Despite his looming success, Lukas couldn’t help but frown. Jacob was right. The Patriarchs were scattered, New Orleans was falling, and Sigmund was surrounded. Still, as Lukas watched the victory he had dreamt about for months unfold, he glanced at the door, his heart sinking as he wondered if his selfish ambitions had cost him the one person that mattered most.

Where are you, Maria?

             

             

Maria stepped out of the car, failing to suppress the tremors in her hands as her feet pressed against the soft grass. She looked over at the guard next to her, nodding with as much elegance as she could.

“Are you okay, my lady?” the man asked.

“Yes,” Maria answered, her voice shaky. She knew what was about to come would likely cost this man his life one way or another and she tried to ignore him. Still, his face was already seared into her memory.

Are their lives worth your freedom?
Maria thought as she stepped toward the banks of the Potomac with her chin held high and her hand on her bag.
Is anything too costly to free yourself from this life?

She halted next to the river, the tremors growing stronger as she waited. Maria’s moment of deliverance was nearly at hand.

             

 

Eric crossed East Park Avenue and burst through an open gate on the inner wall, slowing to a stop as he panted for air.
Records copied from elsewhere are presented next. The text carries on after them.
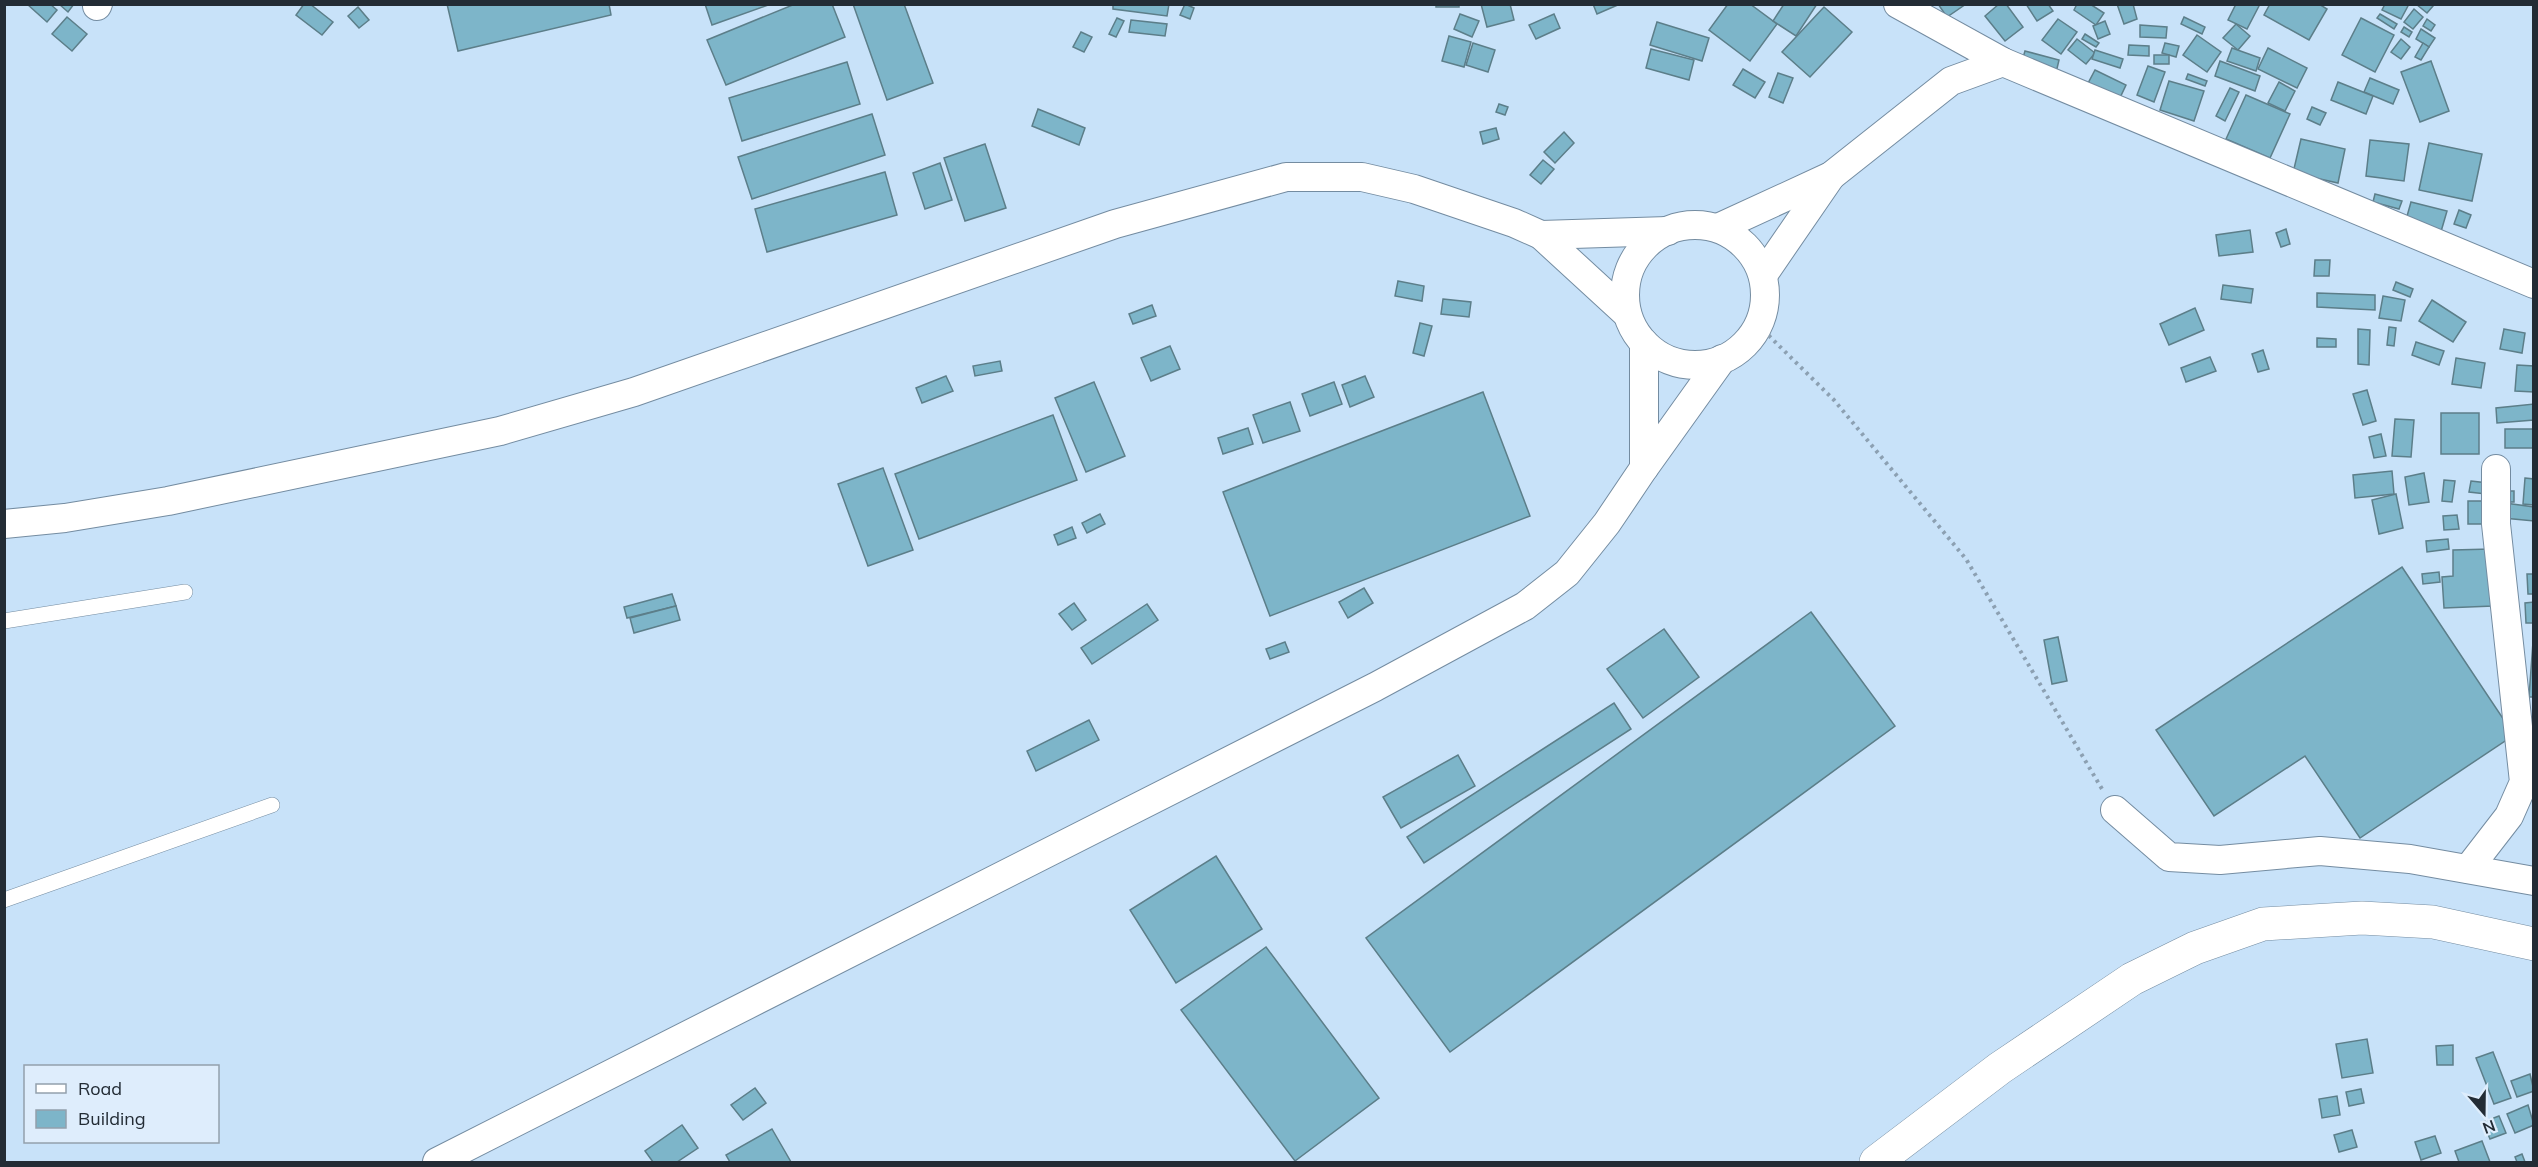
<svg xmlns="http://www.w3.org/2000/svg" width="2538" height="1167" font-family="Mulish,sans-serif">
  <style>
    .building { fill: #7db5c9; stroke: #5c7e89; stroke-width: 1.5 }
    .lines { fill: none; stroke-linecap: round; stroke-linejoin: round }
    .lane-casing { stroke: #748ca1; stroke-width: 16 }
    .street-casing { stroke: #748ca1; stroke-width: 30 }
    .secondary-casing { stroke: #748ca1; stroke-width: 34 }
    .path { stroke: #8ca0b2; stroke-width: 4; stroke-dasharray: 3 4.5; stroke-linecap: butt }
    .lane { stroke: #fff; stroke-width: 15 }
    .street { stroke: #fff; stroke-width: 28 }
    .secondary { stroke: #fff; stroke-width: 33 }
  </style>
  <rect width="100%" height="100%" fill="#c8e2f9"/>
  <g class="building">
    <polygon points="27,4 50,4 57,10 47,22"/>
    <polygon points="59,4 74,4 68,12"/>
    <polygon points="304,4 310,4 333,22 322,35 296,15"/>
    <polygon points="447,4 609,4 611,15 458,51"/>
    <polygon points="705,4 771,4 712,25"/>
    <polygon points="795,4 832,4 845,37 726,85 707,40"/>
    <polygon points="853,4 904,4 933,83 887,100"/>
    <polygon points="1113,4 1169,4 1167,16 1113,9"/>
    <polygon points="1185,4 1194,8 1190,19 1180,15"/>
    <rect x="1436" y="4" width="23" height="3"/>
    <polygon points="1481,4 1510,4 1514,20 1487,27"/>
    <polygon points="1593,4 1620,4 1597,14"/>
    <polygon points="1728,4 1750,4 1777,24 1750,61 1709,30"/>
    <polygon points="1784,4 1817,4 1796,36 1773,21"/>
    <polygon points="1938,4 1966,4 1947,17"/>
    <polygon points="1999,4 2006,4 2023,27 2005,41 1985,16"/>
    <polygon points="2026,4 2048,4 2053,11 2037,21"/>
    <polygon points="2077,4 2090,4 2104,13 2096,25 2074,10"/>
    <polygon points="2117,4 2133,4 2137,19 2124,24"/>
    <polygon points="2236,4 2260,4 2247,29 2228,20"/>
    <polygon points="2270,4 2319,4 2327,9 2309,40 2264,15"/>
    <polygon points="2385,4 2409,4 2401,19 2382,10"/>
    <polygon points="2416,4 2431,4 2433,6 2427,13"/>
    <polygon points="358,7 369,20 359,28 348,16"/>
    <polygon points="1824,7 1852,32 1810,77 1782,52"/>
    <polygon points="2414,9 2423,17 2413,29 2404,22"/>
    <polygon points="1460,14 1479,21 1472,37 1454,29"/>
    <polygon points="1554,14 1560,28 1536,39 1529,25"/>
    <polygon points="2380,14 2397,24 2394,29 2377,18"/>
    <polygon points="67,17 87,34 72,51 52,34"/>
    <polygon points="2184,17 2205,27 2202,34 2181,24"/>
    <polygon points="1117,18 1124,21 1116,37 1109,34"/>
    <polygon points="2361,18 2394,35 2375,72 2342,55"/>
    <polygon points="2058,19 2077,32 2061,54 2042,40"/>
    <polygon points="2427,19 2435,25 2431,31 2423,26"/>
    <polygon points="1131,20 1167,24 1165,36 1129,32"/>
    <polygon points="2105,21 2110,34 2098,39 2093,26"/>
    <polygon points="1657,22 1709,38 1702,61 1650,45"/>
    <polygon points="2236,24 2250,36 2238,50 2223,38"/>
    <polygon points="2140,25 2167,27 2166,38 2140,37"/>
    <polygon points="2404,27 2412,32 2409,37 2401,32"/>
    <polygon points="2421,29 2435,38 2429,47 2416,39"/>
    <polygon points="1081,32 1092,37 1084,52 1073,47"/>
    <polygon points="2085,34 2099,43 2096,47 2082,39"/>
    <polygon points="2197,35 2221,52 2207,72 2183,55"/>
    <polygon points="1449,36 1471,42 1464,67 1442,61"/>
    <polygon points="2077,39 2095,53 2086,64 2068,50"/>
    <polygon points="2401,39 2410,47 2401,59 2391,52"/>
    <polygon points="1473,43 1495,50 1488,72 1466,65"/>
    <polygon points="2165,43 2179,46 2176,57 2162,53"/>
    <polygon points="2423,43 2429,47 2421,60 2415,57"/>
    <polygon points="2129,45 2149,46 2149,56 2128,55"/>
    <polygon points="2232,48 2260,58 2256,71 2227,61"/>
    <polygon points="2268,48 2307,68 2297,88 2258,69"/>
    <polygon points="1651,49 1694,60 1689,80 1646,68"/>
    <polygon points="2095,50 2123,59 2120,68 2092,59"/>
    <polygon points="2025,51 2059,60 2055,77 2020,68"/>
    <rect x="2154" y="55" width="15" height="9"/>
    <polygon points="2220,61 2260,76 2255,91 2215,76"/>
    <polygon points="2431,61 2449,111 2420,122 2401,72"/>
    <polygon points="847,62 860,104 742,141 729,98"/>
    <polygon points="2148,66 2165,72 2154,102 2137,95"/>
    <polygon points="1743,69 1765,82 1755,98 1733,85"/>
    <polygon points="2095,70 2126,85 2117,104 2085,89"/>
    <polygon points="1778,73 1793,78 1783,103 1769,97"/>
    <polygon points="2188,74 2207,81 2205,86 2186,79"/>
    <polygon points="2370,78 2399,90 2393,104 2364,92"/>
    <polygon points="2169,81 2204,91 2194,121 2160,110"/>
    <polygon points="2279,82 2295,91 2285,111 2268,103"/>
    <polygon points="2338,82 2373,96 2366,114 2331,100"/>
    <polygon points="2230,88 2239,92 2225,121 2216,116"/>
    <polygon points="2246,95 2290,114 2270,158 2226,139"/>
    <polygon points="1499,104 1508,107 1505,115 1496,112"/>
    <polygon points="2312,107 2326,113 2320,125 2307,119"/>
    <polygon points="1038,109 1085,128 1079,145 1032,126"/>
    <polygon points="872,114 885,155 752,199 738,157"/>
    <polygon points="1496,128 1499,139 1483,144 1480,132"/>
    <polygon points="1564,132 1574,143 1555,163 1544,152"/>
    <polygon points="2301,139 2345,149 2338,183 2293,173"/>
    <polygon points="2370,140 2409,144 2404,181 2366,176"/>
    <polygon points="2429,143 2482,154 2472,201 2419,190"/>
    <polygon points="985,144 1006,208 965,221 944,158"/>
    <polygon points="1543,160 1554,169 1541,184 1530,175"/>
    <polygon points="940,163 952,200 925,209 913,173"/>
    <polygon points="885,172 897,215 767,252 755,209"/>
    <polygon points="2375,194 2402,201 2399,209 2373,202"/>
    <polygon points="2411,202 2447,211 2440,235 2404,227"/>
    <polygon points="2459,210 2471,215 2466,228 2454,224"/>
    <polygon points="2286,229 2290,244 2281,247 2276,233"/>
    <polygon points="2250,230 2253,252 2219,256 2216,235"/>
    <polygon points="2315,260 2330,260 2329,276 2314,276"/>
    <polygon points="1398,281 1424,286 1422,301 1395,296"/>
    <polygon points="2396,282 2413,289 2410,297 2393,290"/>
    <polygon points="2223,285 2253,289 2251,303 2221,299"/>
    <polygon points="2317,293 2375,295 2375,310 2317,307"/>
    <polygon points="2383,296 2405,300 2401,321 2379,318"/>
    <polygon points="1443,299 1471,302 1469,317 1441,314"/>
    <polygon points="2432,300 2466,322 2453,342 2419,321"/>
    <polygon points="1152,305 1156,316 1133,324 1129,314"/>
    <polygon points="2195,308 2204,330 2169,345 2160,324"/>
    <polygon points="1420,323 1432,326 1424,356 1413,353"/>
    <polygon points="2389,327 2396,328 2394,346 2387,345"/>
    <polygon points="2358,329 2370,330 2369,365 2358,364"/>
    <polygon points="2504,329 2525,333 2522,353 2500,349"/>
    <polygon points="2317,338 2336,339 2336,347 2317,347"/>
    <polygon points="2416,342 2444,351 2439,365 2412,355"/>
    <polygon points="1170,346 1180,369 1151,381 1141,358"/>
    <polygon points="2263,350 2269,369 2258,372 2252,354"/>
    <polygon points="2210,357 2216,371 2186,382 2181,368"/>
    <polygon points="2456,358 2485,363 2481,388 2452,384"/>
    <polygon points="1000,361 1002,371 975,376 973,366"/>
    <polygon points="2517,365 2534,366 2534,392 2515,391"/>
    <polygon points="946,376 953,391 922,403 916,388"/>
    <polygon points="1365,376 1374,397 1350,407 1342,385"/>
    <polygon points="1094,382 1125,456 1086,472 1055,398"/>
    <polygon points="1334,382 1342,404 1310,416 1302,394"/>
    <polygon points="2367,390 2376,421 2363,425 2353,394"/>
    <polygon points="1483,392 1530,516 1270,616 1223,492"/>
    <polygon points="1290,402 1300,431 1263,443 1253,415"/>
    <polygon points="2534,404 2534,420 2497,423 2496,408"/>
    <rect x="2441" y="413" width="38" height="41"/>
    <polygon points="1053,415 1077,480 919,539 895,474"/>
    <polygon points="2395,419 2414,420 2411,457 2392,456"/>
    <polygon points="1248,428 1253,444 1223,454 1218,438"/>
    <rect x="2505" y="429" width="29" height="19"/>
    <polygon points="2381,434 2386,456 2374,458 2369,437"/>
    <polygon points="883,468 913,550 868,566 838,484"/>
    <polygon points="2392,471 2394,494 2355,498 2353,475"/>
    <polygon points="2424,473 2429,502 2409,505 2405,477"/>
    <polygon points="2525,478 2534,479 2534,505 2523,504"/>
    <polygon points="2444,480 2455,481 2452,502 2442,501"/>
    <polygon points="2471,481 2488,483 2486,494 2469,492"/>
    <rect x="2505" y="491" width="9" height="11"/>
    <polygon points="2396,494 2403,528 2379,534 2372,500"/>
    <rect x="2468" y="501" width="20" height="23"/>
    <polygon points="2505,503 2534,507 2534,521 2503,518"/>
    <polygon points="1100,514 1105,524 1087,533 1082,523"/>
    <polygon points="2457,515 2459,529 2444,530 2443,516"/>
    <polygon points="1072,527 1076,538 1058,545 1054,535"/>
    <polygon points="2448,539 2449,549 2427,552 2426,541"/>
    <polygon points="2491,549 2493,606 2444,608 2442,577 2453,576 2453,550"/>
    <polygon points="2402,567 2514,735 2360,838 2305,756 2214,816 2156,730"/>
    <polygon points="2439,572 2440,582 2423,584 2422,574"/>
    <polygon points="2527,574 2534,574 2534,594 2528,594"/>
    <polygon points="1364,588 1373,603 1348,618 1339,602"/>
    <polygon points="672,594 676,606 627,618 624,607"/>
    <polygon points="2534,602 2534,623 2526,623 2525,603"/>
    <polygon points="1074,603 1086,620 1072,630 1059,614"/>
    <polygon points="1147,604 1158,620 1092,664 1081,648"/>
    <polygon points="676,606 680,620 634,633 630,618"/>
    <polygon points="1811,612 1895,726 1450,1052 1366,938"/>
    <polygon points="1664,629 1699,677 1643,718 1607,669"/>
    <polygon points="2058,637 2067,681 2052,684 2044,640"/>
    <polygon points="1285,642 1289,652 1270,659 1266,649"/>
    <polygon points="2533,642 2534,643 2534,697 2529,697"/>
    <polygon points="1614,703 1631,729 1424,863 1407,837"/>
    <polygon points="1089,720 1099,740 1036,771 1027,751"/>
    <polygon points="1458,755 1475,786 1401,828 1383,797"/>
    <polygon points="1216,856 1262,929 1176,983 1130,910"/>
    <polygon points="1266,947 1379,1098 1295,1161 1181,1010"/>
    <polygon points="2367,1039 2373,1073 2342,1078 2336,1044"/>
    <polygon points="2453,1045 2453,1065 2437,1065 2436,1046"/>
    <polygon points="2493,1052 2511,1098 2494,1104 2476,1058"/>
    <polygon points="2530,1074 2534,1091 2517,1097 2511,1081"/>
    <polygon points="755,1088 766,1103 743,1120 731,1105"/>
    <polygon points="2361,1089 2364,1103 2349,1106 2346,1092"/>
    <polygon points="2337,1096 2340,1115 2322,1118 2319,1099"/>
    <polygon points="2528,1105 2534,1125 2515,1133 2507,1114"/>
    <polygon points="2499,1116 2506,1133 2490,1139 2483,1122"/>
    <polygon points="682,1125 698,1148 677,1162 653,1162 645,1151"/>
    <polygon points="772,1129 791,1162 730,1162 726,1155"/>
    <polygon points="2352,1130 2357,1147 2339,1152 2334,1135"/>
    <polygon points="2435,1136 2441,1153 2421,1160 2415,1142"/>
    <polygon points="2482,1141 2490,1162 2459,1162 2455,1151"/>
    <polygon points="2522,1154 2525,1162 2517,1162 2515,1157"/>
  </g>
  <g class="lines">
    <g class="lane-casing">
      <g id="lane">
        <polyline points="4,621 185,592"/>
        <polyline points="4,900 272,805"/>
      </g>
    </g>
    <g class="street-casing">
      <g id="street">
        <polyline points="1898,4 2003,62 2534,284"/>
        <polyline points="97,6 98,4"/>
        <circle cx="1695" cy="295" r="70"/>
        <polyline points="1718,228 1831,176 1951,81 2003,62"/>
        <polyline points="1541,235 1668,231"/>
        <polyline points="1763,275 1831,176"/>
        <polyline points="1644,468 1644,343"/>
        <polyline points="4,524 65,518 168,501 500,431 634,392 1115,224 1286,177 1362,177 1414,189 1514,223 1541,235 1627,314"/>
        <polyline points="2115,810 2169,857 2220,860 2320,851 2410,859 2534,881"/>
        <polyline points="2468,869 2509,816 2524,782 2496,524 2496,469"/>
        <polyline points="437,1162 1375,687 1525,606 1567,573 1607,523 1644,468 1722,359"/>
      </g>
    </g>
    <g class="secondary-casing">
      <polyline id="secondary" points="1876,1162 2000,1068 2132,979 2195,948 2263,924 2362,918 2433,922 2534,944"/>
    </g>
    <polyline class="path" points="1758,325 1834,400 1966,559 2102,789"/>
    <use href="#lane" class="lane"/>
    <use href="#street" class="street"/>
    <use href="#secondary" class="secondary"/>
  </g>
  <rect width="2538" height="1167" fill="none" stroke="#232c35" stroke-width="12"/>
  <rect x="24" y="1065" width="195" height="78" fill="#deedfc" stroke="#93a0ac" stroke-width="1.5"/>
  <rect x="36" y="1084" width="30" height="9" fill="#ffffff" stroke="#93a0ac" stroke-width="1.5"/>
  <text x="78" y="1095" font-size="18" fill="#232c35">Road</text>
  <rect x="36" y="1110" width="30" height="18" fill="#7db5c9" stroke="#93a0ac" stroke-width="1.5"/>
  <text x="78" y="1125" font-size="18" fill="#232c35">Building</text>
  <g transform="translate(2484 1113) rotate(160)" stroke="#deedfc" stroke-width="4.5" paint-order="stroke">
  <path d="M0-4.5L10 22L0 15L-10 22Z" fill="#232c35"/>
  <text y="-9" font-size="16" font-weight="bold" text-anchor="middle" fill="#232c35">N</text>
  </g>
</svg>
Lieutenant Bren halted next to him while the last of the survivors ran through. A volley of shouts by men behind the inner wall demanded answers, though Eric ignored them. Eric breathed deeply, trying to regain the wind he had lost retreating from the breached gate that now left nothing between Fort Harding’s citizens but a few hundred soldiers, a widened creek, and a low wall.

“They’re through,” James shouted as Trey ran up to them. “Send a runner to Nadia and tell her the last of the survivors from the breach are behind the wall. Close the gate, blow the bridges, and get everyone you can up in—”

“Belay those orders!” Eric shouted, standing up and breathing deeply.

“We have to close this gate now and cut them off,” James argued.

“We don’t know if everyone is through,” Eric replied. “You want to tell Nadia you cut off Tyler and whoever survived the Southgate One and Two?”

“You know there is no way anyone else made it,” Trey argued, stepping forward. “We need to—”

“What we need to do is stay calm and keep cool heads,” Nadia said as she stormed into view. “Eric, what in God’s name is happening?”

“All of Little Rock is battering down our door,” Eric replied, glancing backward as the gate closed behind him. “They were using suicide bombers on motorcycles to hit the blockades before plowing through them with armored dump trucks. They had dozens, if not hundreds of semi-trucks bringing up the rear. They breached Southgate One and Two, but we partially held them at Beebe Capps and Benton.”

“Partially?” Nadia said as they ascended steps to the top of the inner wall, peering southward. Multiple columns of smoke now rose to the south—the sounds of resistance had died off as the last of those who had refused to retreat died.

“We disabled the armored trucks they were using to breach each wall, but not before the lead truck’s wreckage crashed into us. A few of the containers collapsed and there’s a gap just wide enough for their vehicles to pass through one at a time, though they’ll have to drive slow. It bought us some time to counterattack their reinforcements, but there’s no way we could have closed that breach.”

“What of our armored vehicles stationed there?”

“They did what they could,” Eric said, watching the men gather around him at the inner campus, knowing his hour of leadership wasn’t yet over. “As soon as they were gone, I ordered all survivors off the wall to rally back here for a last stand. I give us five minutes before they’re crossing the creek and charging this way.”

“Did you see what they were carrying in the semis?” Nadia asked.

“Soldiers,” Eric answered, looking out over the battlefield. “At least a hundred per trailer. They’re blocking video feeds, but Trey was able to catch a glimpse of hundreds of additional semis before we lost the last signal. Whoever is hitting us, they’ve brought thousands.”

Nadia lowered the binoculars slowly, her eyes flickering over to Eric. He could clearly see her inner struggle as she tried to remain courageous and composed. But Eric knew the truth just as well as Nadia did.